Page excerpt
-*-*-

I have experienced the spike in pH and hardness. How much of a spike you get will depend on the water in your tank. The spike caused by the eco will gradually resolve. Many plants will grow with a consistent high pH, especially many good beginner plants so it shouldn't be a problem for most plants. I usually add substrate, then plants, then water and this has worked for me. Pour the water into a bowl or onto a stone so your plants and substrate are not overly disturbed.

I'm a fan of eco-complete and use it in many of my tanks. Even better is a bottom layer of plain unfertilized topsoil (1-2" deep) topped with eco-complete (1-2" deep). This gives a nice rich substate, though soil can be messy to work with. And if you scimp on the top layer of eco you will have cloudy or brown water from soil mixing into the water. If you are interested in this type of substrate check out the El Natural section of the forum.

-*-*-

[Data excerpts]
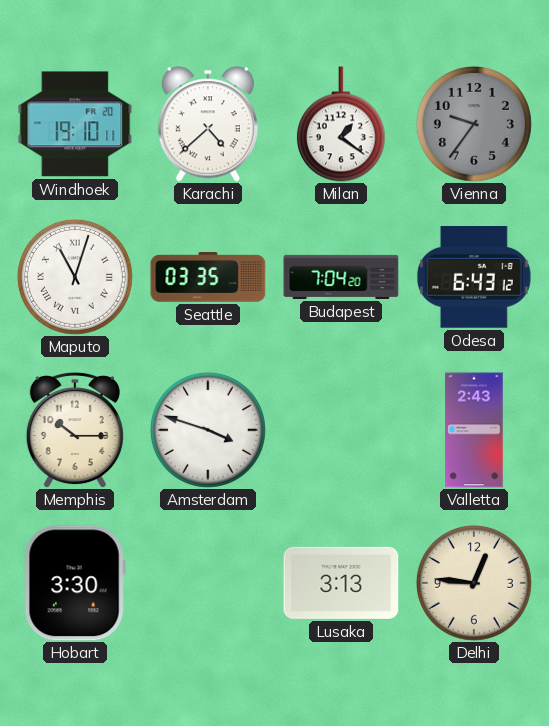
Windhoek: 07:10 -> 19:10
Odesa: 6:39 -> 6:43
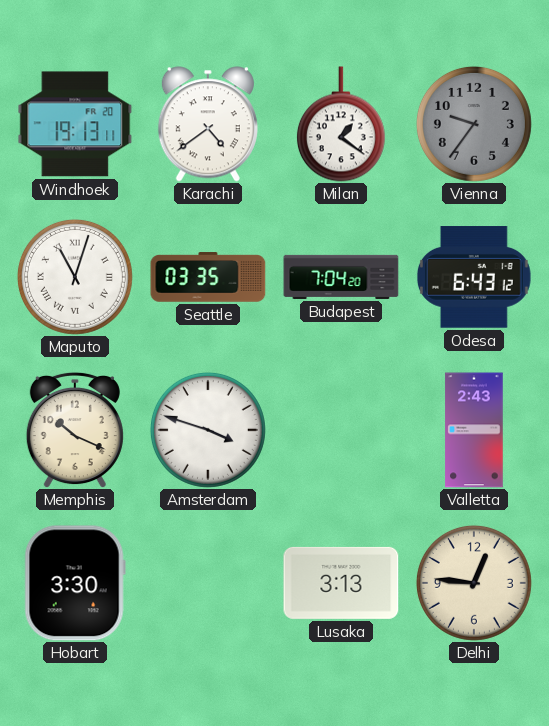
Windhoek: 19:10 -> 19:13
Karachi: 4:38 -> 4:39
Memphis: 10:15 -> 10:19
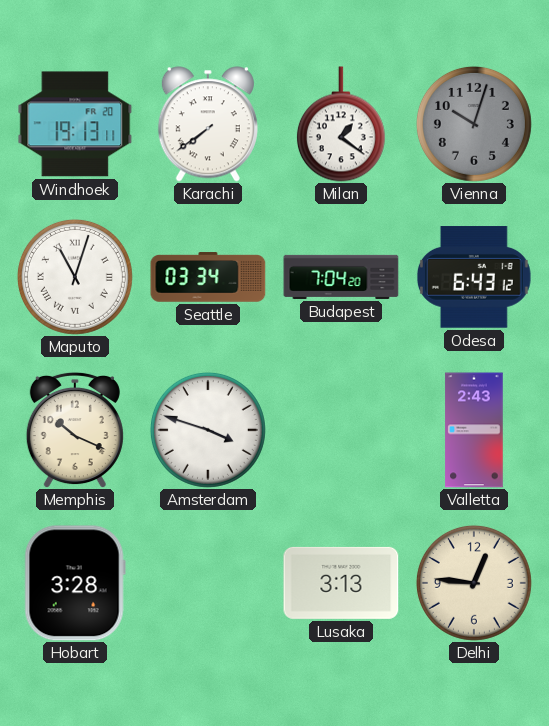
Karachi: 4:39 -> 7:39
Vienna: 9:36 -> 10:03
Seattle: 03:35 -> 03:34
Hobart: 3:30 -> 3:28
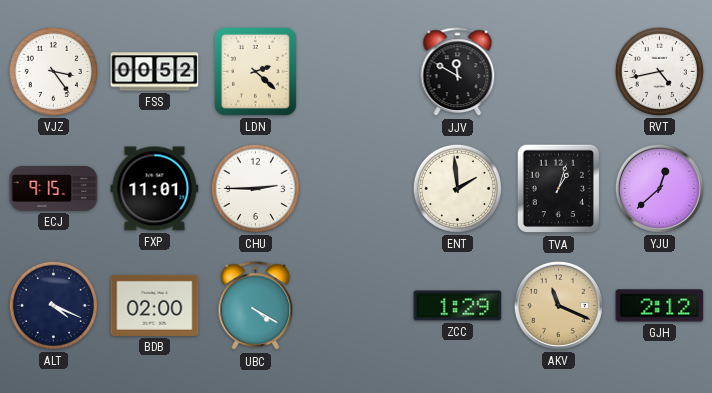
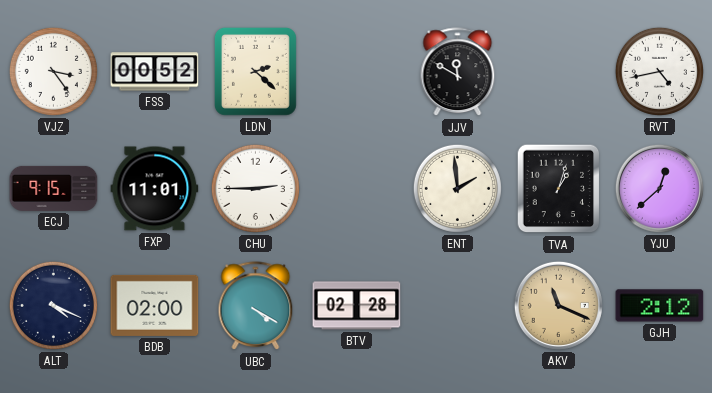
BTV: none -> 02:28
ZCC: 1:29 -> none
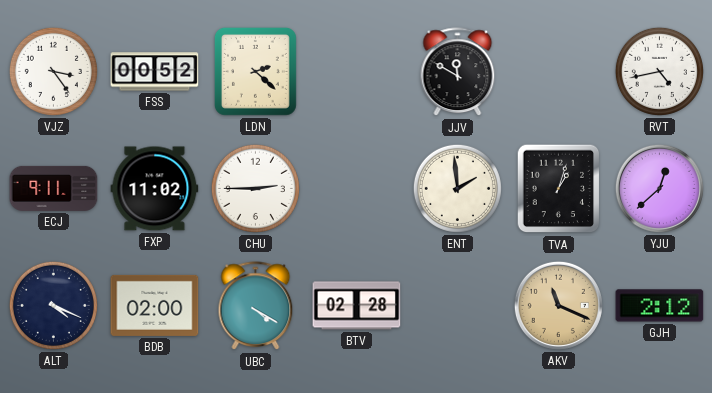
ECJ: 9:15 -> 9:11
FXP: 11:01 -> 11:02
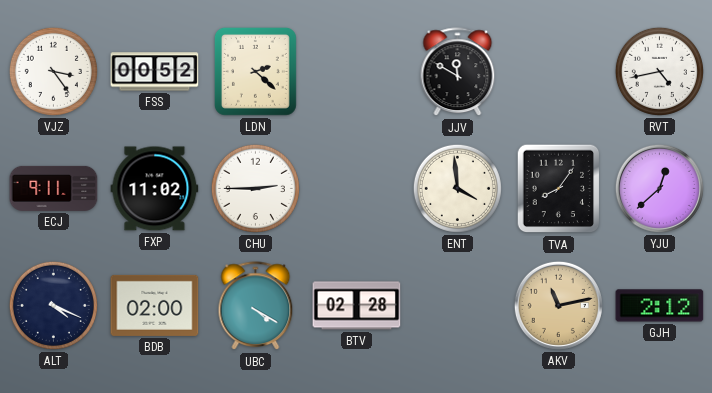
ENT: 1:59 -> 3:59
TVA: 1:03 -> 8:06
AKV: 11:19 -> 11:13
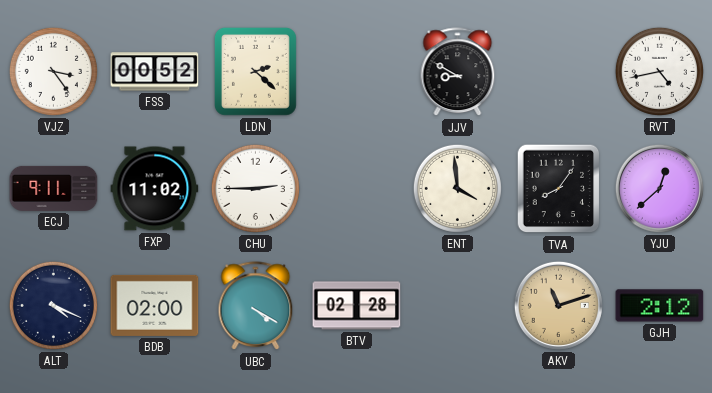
JJV: 11:50 -> 8:50
AKV: 11:13 -> 11:12
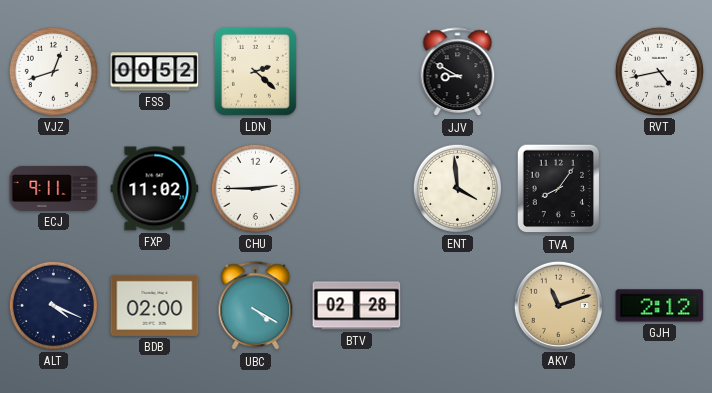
VJZ: 3:24 -> 12:42
YJU: 12:38 -> none
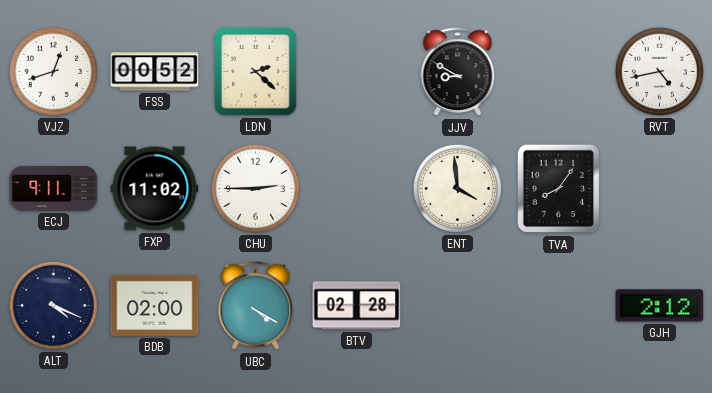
AKV: 11:12 -> none
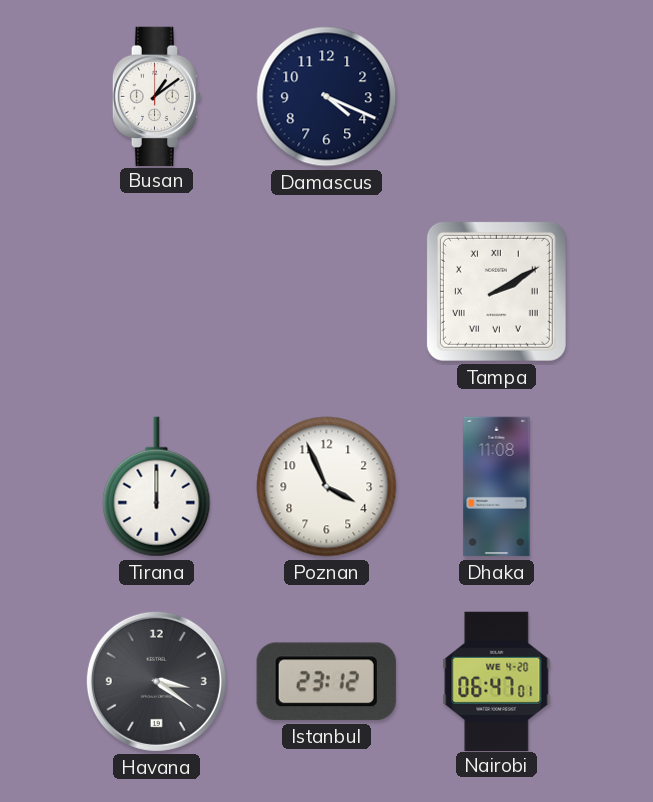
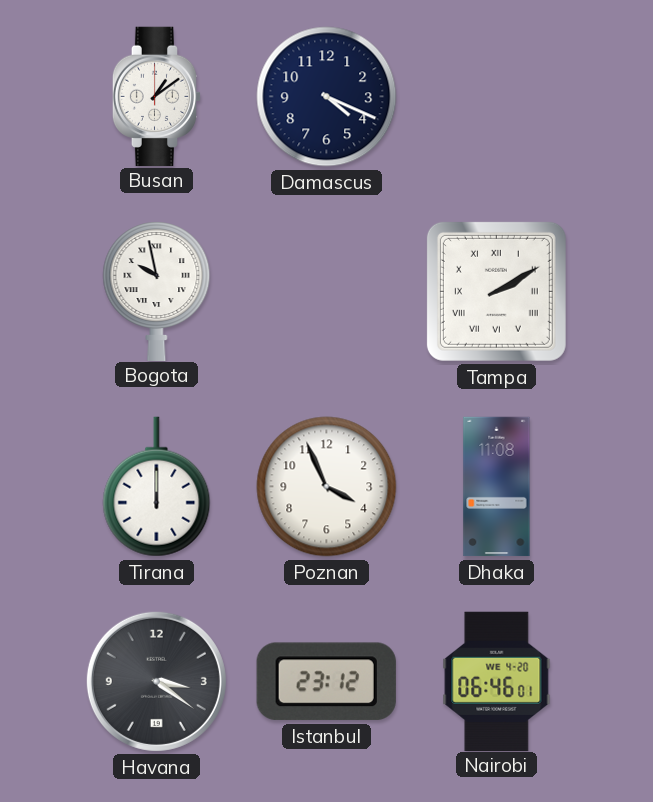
Bogota: none -> 9:58
Nairobi: 06:47 -> 06:46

-*-*-

Short task 1
In the aquarium substrate post, how deep is the bottom layer of plain unfertilized topsoil?
Short task 2
Quote the aquarium substrate post word for word, starting with "I'm a fan of" and going on through "of the forum.".
Short task 3
Extend the aquarium substrate post, picking up after its last sentence.

Result 1
1-2 inches deep.

Result 2
I'm a fan of eco-complete and use it in many of my tanks. Even better is a bottom layer of plain unfertilized topsoil (1-2" deep) topped with eco-complete (1-2" deep). This gives a nice rich substate, though soil can be messy to work with. And if you scimp on the top layer of eco you will have cloudy or brown water from soil mixing into the water. If you are interested in this type of substrate check out the El Natural section of the forum.

Result 3
----------



## plamski (Oct 27, 2009)

I have It mixed with regular black gravel 60% to 40%.My PH 6.4,GH 4 and KH 5 are stable for 5 months now.


----------



## WhiteDevil (May 7, 2009)

I used 5 bags for a 45g tall tank and 4 bags for a 40g tall tank.


I have a tank with flourite in it as well, the eco complete is so much easier to work with and the sheer root growth between the flourite and eco complete is no competition, eco complete truly is a great planting substrate.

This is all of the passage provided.